§ **EXERCISE AIM**:
Your answer must be a single number: how many lines of the data include "pinky".

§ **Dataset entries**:
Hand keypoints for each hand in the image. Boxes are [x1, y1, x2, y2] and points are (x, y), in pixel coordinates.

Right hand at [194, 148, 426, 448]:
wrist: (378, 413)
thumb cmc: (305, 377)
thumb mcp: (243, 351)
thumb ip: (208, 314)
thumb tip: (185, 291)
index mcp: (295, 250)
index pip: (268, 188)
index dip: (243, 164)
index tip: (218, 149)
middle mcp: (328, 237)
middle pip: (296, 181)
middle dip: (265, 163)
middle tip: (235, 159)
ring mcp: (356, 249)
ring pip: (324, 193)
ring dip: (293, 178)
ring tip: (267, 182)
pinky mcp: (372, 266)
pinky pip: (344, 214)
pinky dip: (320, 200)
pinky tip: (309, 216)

§ **ANSWER FOR THE TASK**:
4